To an evening soiree
with erstwhile employer Tony James Shevlin, who is in the midst of recording
some of the songs he wrote whilst on an extensive traversal of the US of States
earlier this year. He is extolling the talent of some of the local musicians
who are contributing to the project and suggests that I might be able to help
him out with a couple of verses of a thing that he’s not quite been able to
finish. Since being schooled in the Nashville co-write method during his stay
there he has become quite the evangelist for collaboration, and I figure it’d
be nice to sit down with a couple of guitars and shoot the breeze for a bit
before adding my name to the credits of what will doubtless eventually become
the main theme for a major motion picture or a recurring motif in a hugely
popular Netflix-produced detective series.
He outlines the
themes he has so far, and a rough metre, and I ask if he has a pen handy. He
produces a fine-tipped fountain pen and a vellum-bound notebook from his
expensive-looking man satchel and I scribble a few lines down.
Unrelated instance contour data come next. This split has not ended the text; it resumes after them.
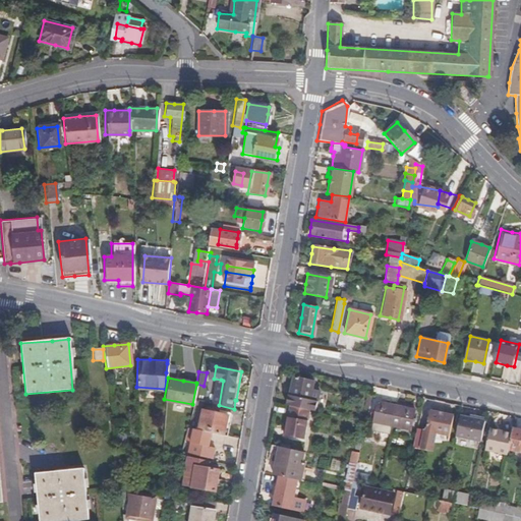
[(285,395),(283,404),(288,405),(307,409),(312,411),(317,391),(309,390),(311,382),(292,378),(291,386),(289,395),(285,395)]
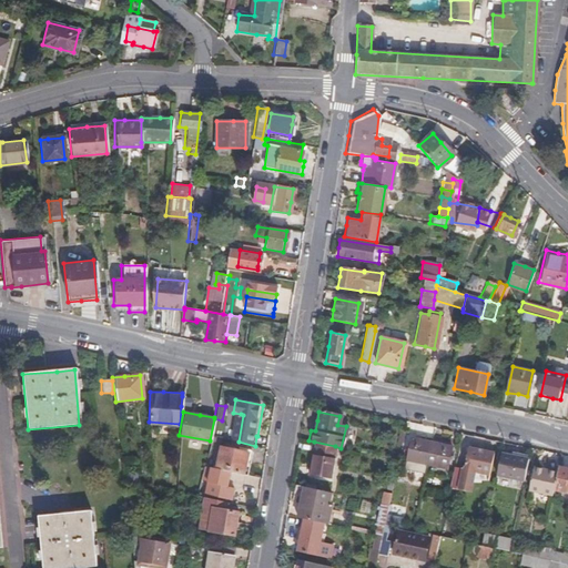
[(425,464),(429,443),(416,440),(409,438),(408,445),(404,445),(402,458),(425,464)]
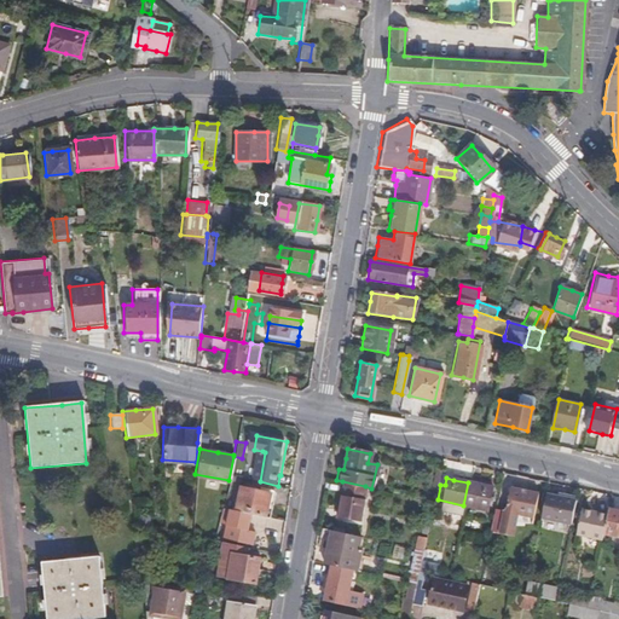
[(365,486),(342,481),(339,501),(335,518),(358,522),(364,495),(363,495),(365,486)]
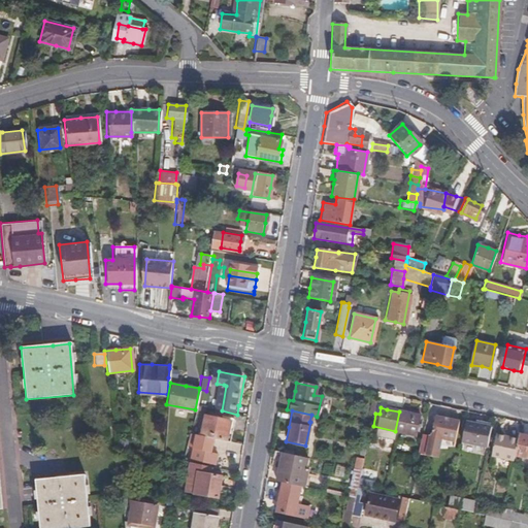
[(408,414),(399,411),(395,431),(414,434),(418,416),(408,414)]
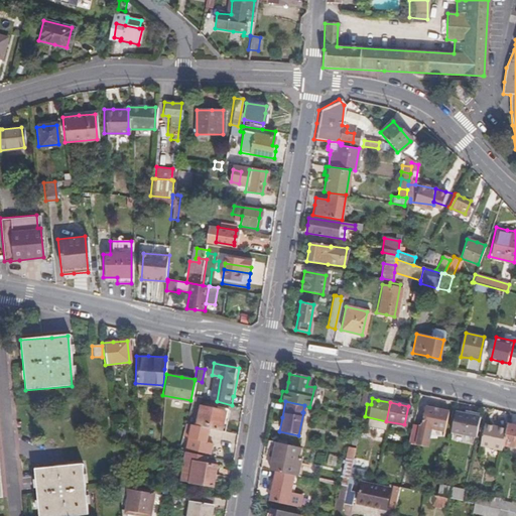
[(200,427),(219,431),(222,418),(223,411),(199,406),(194,425),(200,427)]
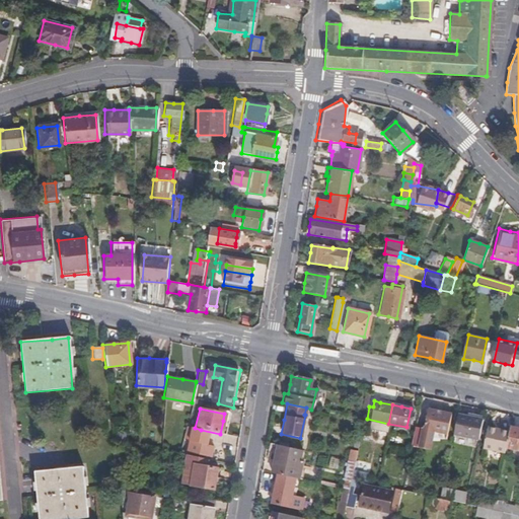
[(427,410),(423,429),(433,431),(446,433),(449,414),(436,411),(427,410)]
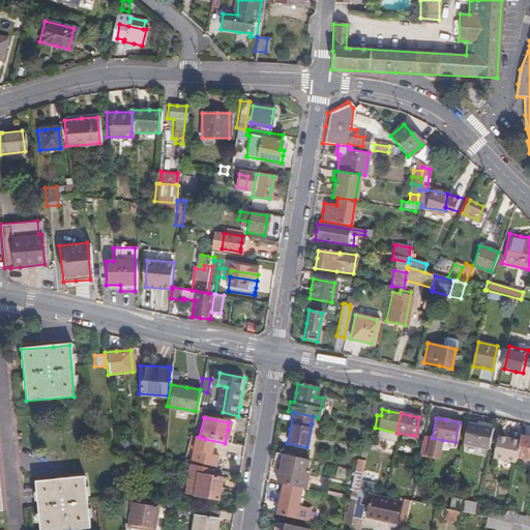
[(487,448),(492,428),(490,428),(474,424),(470,423),(467,422),(462,442),(487,448)]
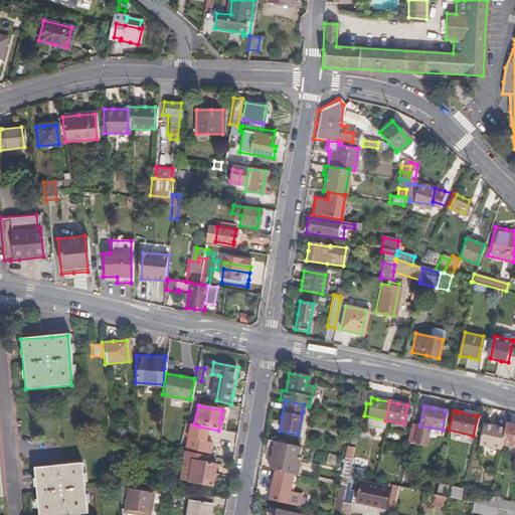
[(193,424),(183,422),(177,449),(183,451),(184,448),(207,453),(208,448),(209,442),(196,439),(199,426),(193,424)]
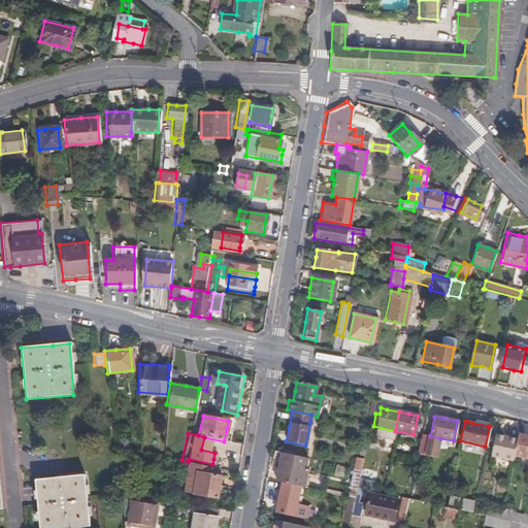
[(430,436),(421,434),(418,454),(437,457),(439,444),(440,438),(430,436)]
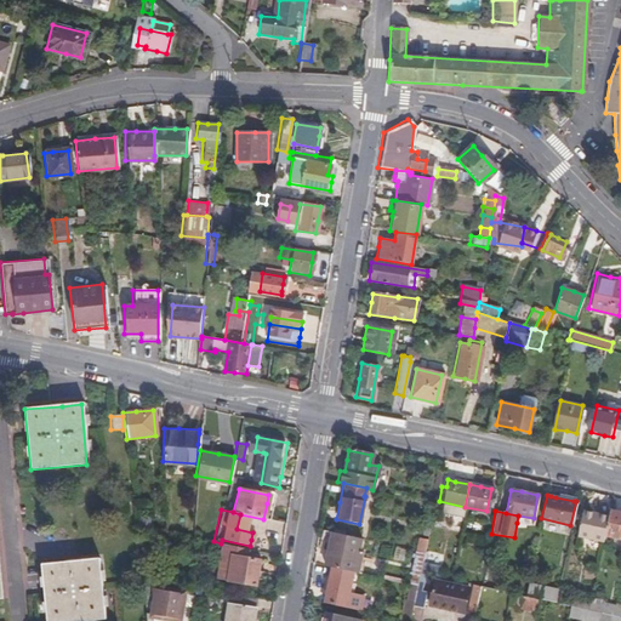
[(620,512),(610,511),(608,517),(604,535),(620,539),(620,512)]
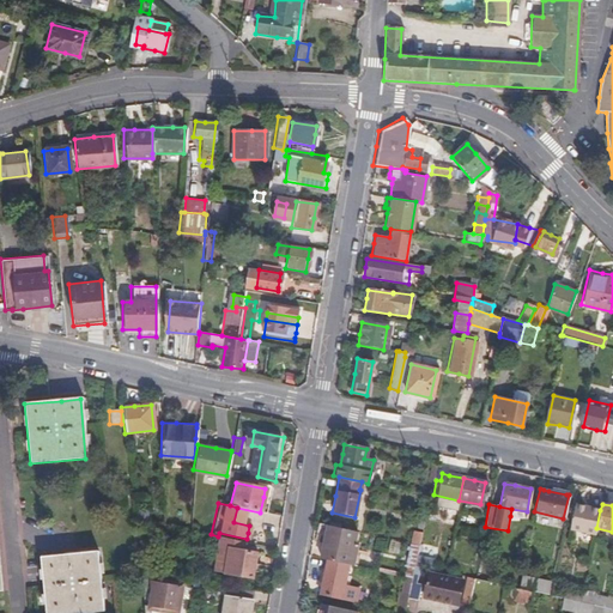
[(596,528),(600,510),(588,508),(574,505),(569,532),(594,538),(596,528)]
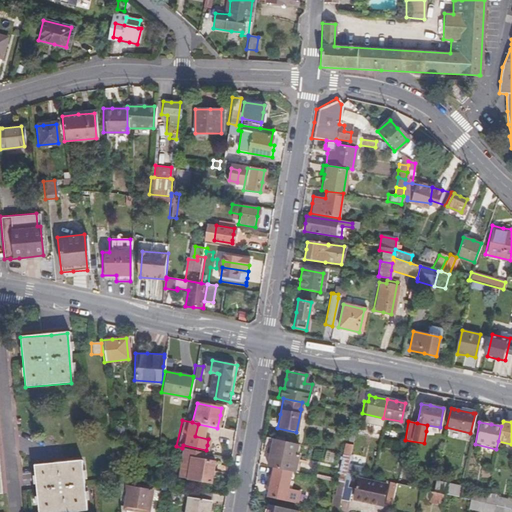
[(427,425),(426,431),(438,434),(440,427),(427,425)]
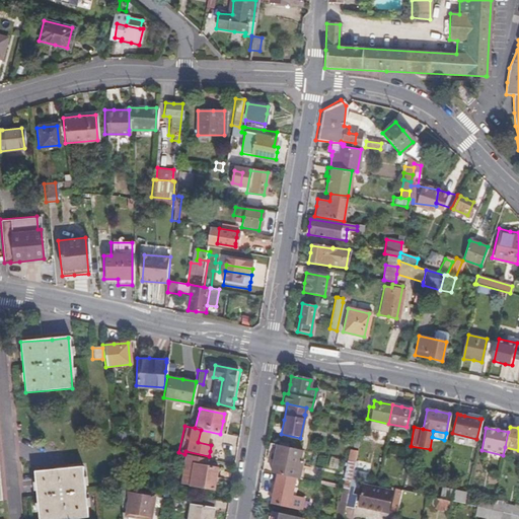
[(297,449),(268,443),(267,446),(277,449),(275,457),(272,473),(274,473),(291,477),(297,449)]
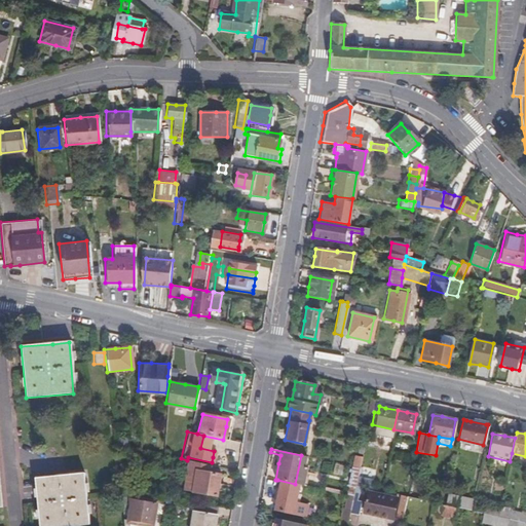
[(310,457),(301,455),(295,484),(297,484),(304,486),(310,457)]
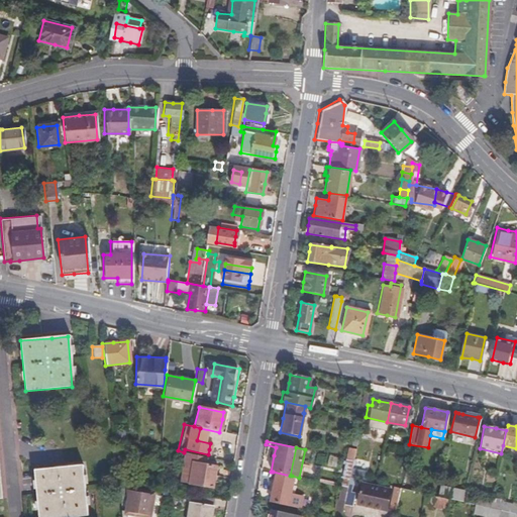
[(352,459),(354,449),(346,447),(344,457),(346,458),(352,459)]
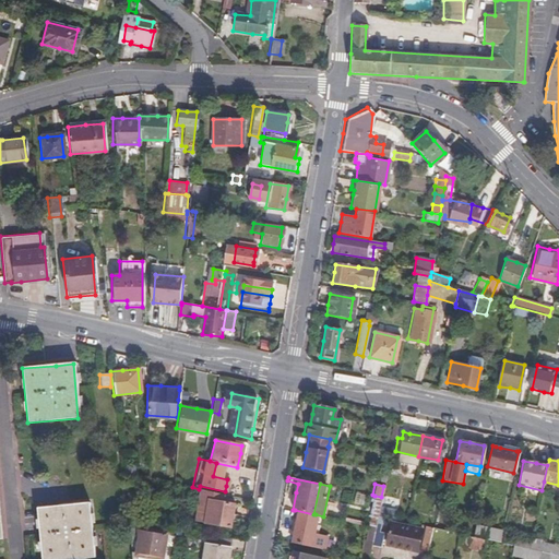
[(219,492),(199,489),(194,521),(228,526),(230,518),(233,506),(217,503),(219,492)]
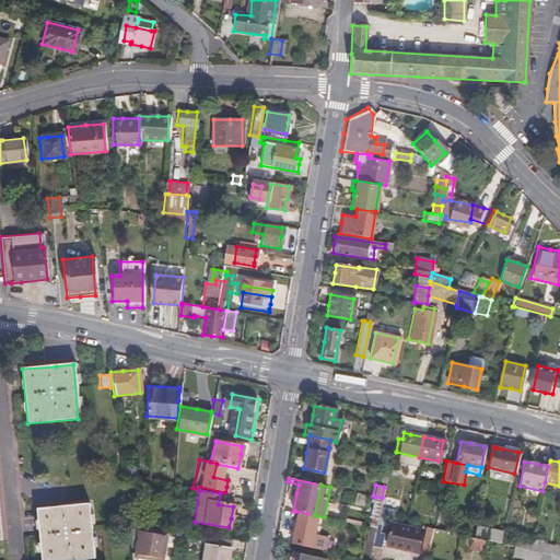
[(369,526),(375,528),(377,516),(382,499),(382,498),(375,497),(369,526)]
Without my
glasses, and with three pints of delicious Brewers Gold already past the low
tide mark, it seems unlikely that any of these will be decipherable in
daylight, but when the muse strikes, needs must.
Already this week I
have workshopped a new song with The Neighbourhood Dogs and, anxious that it
not sound too much like anything else,
I wondered whether it bore too much resemblance to an earlier song, called Risk?
Turny – formerly banjo player but now tasked in addition with harmonica and
melodeon and anything else it turns out he has lying around in his shed – suggests
that it’s more like The Drugs Don’t Work pointing out that there are only so
many chords and that I shouldn’t worry unnecessarily. I confess that there may
have been some Noel Gallagher on the television around the time of the song’s
conception. Mr Wendell wonders if we know any string sections and I suggest
that we layer the harmonies on the end section like those on Dr. Robert. By the
time we have all chipped in, Helen’s flute is taking the hook, replacing the original
Pink Floyd-y guitar riff with a call-and-response interplay with the harmonica.Given that I have been part of such a massive restructuring of what was originally a simple I-I-V-I-V-I-I-8-outro (as Turny’s contemporaneous notes would have it) bit of acoustic strummery I’m feeling pretty confident that I can find enough words that rhyme with the ones he’s already got to complete Shev’s opus and so by this point in the evening I’m feeling fairly expansive in mood, and pretty pleased with my own abilities and my rightful place in the pantheon of Ipswich music personalities.
A gentleman approaches our table and, spotting Shev, breaks into a broad grin of recognition. “Star Club!” he exclaims enthusiastically, naming the Beatles specialist band Mr. Shevlin and I were once one half of. “You were great! Of course, that’s where they used to play – is that where you got the name from?” Shev confirms that this is indeed the case and indicates to his new friend that I, sitting across from him, was also in the band. Our visitor regards me as levelly as his uncertain state can afford and finally I am addressed directly. “Nope” he says “I don’t remember you. At all”.